The White House on Sunday said Obama is nominating David S. Cohen to be assistant secretary dealing with terrorist financing; Alan B. Krueger for assistant secretary for economic policy; and Kim N. Wallace as assistant secretary for legislative affairs.
Each nominee is already serving as a counselor to Treasury Secretary Timothy Geithner. All three are now subject to Senate confirmation.
Cohen until recently served as a partner WilmerHale law firm, and he worked as a Treasury Department lawyer immediately before joining the firm in 2001.
Krueger is a longtime professor of economics and public affairs at Princeton University who has garnered numerous honors for his work as a labor economist.
Wallace was a managing director and head of the Washington Research Group at Barclays Capital before becoming a counselor to Geithner.
Winds throw bus onto building
Strong winds from severe thunderstorms raked parts of the Midwest on Sunday, tossing a school bus onto a building, destroying or damaging homes, and cutting off power to thousands of customers in Indiana and Illinois.
Emergency management agencies reported a tornado in Lawrence County, said John Erickson, a spokesman for the Indiana Department of Homeland Security.

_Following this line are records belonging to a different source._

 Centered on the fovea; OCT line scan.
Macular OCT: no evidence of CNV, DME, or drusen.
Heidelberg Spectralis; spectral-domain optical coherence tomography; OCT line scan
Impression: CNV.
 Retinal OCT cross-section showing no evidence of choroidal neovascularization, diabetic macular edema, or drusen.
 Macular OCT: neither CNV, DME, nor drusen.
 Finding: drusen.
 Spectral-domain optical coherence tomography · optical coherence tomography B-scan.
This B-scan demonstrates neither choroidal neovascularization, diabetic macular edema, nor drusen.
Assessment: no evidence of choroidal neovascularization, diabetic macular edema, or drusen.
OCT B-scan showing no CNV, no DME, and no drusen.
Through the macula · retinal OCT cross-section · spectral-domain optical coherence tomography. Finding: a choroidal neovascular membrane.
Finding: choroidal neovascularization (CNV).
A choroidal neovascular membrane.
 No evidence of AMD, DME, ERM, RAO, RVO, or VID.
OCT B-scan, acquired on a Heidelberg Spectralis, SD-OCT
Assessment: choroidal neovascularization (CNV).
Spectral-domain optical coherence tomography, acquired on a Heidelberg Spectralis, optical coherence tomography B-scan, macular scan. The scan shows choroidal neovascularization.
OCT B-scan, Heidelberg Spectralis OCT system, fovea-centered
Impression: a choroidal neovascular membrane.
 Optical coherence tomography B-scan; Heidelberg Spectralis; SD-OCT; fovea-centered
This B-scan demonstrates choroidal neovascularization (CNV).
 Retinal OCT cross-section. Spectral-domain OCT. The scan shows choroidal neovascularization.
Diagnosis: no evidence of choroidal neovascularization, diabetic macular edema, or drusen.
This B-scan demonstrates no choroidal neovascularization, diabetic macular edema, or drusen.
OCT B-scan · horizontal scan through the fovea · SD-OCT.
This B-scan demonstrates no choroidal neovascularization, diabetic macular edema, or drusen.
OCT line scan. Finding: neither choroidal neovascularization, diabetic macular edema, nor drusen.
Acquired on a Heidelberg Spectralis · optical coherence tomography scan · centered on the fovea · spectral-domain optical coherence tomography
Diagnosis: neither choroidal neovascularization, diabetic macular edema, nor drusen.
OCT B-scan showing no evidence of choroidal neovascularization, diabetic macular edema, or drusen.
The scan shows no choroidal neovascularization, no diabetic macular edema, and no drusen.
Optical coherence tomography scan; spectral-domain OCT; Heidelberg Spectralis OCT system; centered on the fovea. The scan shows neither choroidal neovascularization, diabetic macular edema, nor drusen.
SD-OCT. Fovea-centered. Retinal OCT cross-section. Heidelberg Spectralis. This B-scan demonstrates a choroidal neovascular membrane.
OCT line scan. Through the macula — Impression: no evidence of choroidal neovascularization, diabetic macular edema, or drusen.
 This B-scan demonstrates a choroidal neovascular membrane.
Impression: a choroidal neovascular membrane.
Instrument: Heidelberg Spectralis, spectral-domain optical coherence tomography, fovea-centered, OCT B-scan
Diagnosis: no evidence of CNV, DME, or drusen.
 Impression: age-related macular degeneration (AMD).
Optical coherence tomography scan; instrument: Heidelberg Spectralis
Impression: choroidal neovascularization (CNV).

The National Weather Service has not confirmed the reports.
Footage from WTHR-TV in Indianapolis showed a school bus lying atop a flattened building in Fayetteville, about 70 miles south of Indianapolis, where the tornado was reported. Lawrence County Sheriff Sam Craig said at least 19 houses had been damaged, including three that were leveled.
Winds damaged roofs in northern Indiana and central Illinois, officials said.
COSTA MESA, Calif.
Millionaire leaves estate to college
Bruce Lindsay left behind a tip officials at Vanguard University won’t soon forget.
Lindsay, who passed away last month at 79, bequeathed his estate to the small Christian university in Orange County where he ate daily at the cafeteria for decades. The donation, estimated to be at least several million dollars, will likely help the school with its $42 million debt.
Lindsay amassed his fortune by buying cut-rate oil leases and flipping beachfront homes. A product of the Great Depression, Lindsay relished a good, cheap meal and abandoned a nearby hospital cafeteria for Vanguard where he found all-you-can-eat meals for $1.25.
A former university president gave Lindsay the title of “student advocate” in the 1980s and with the title came free cafeteria food.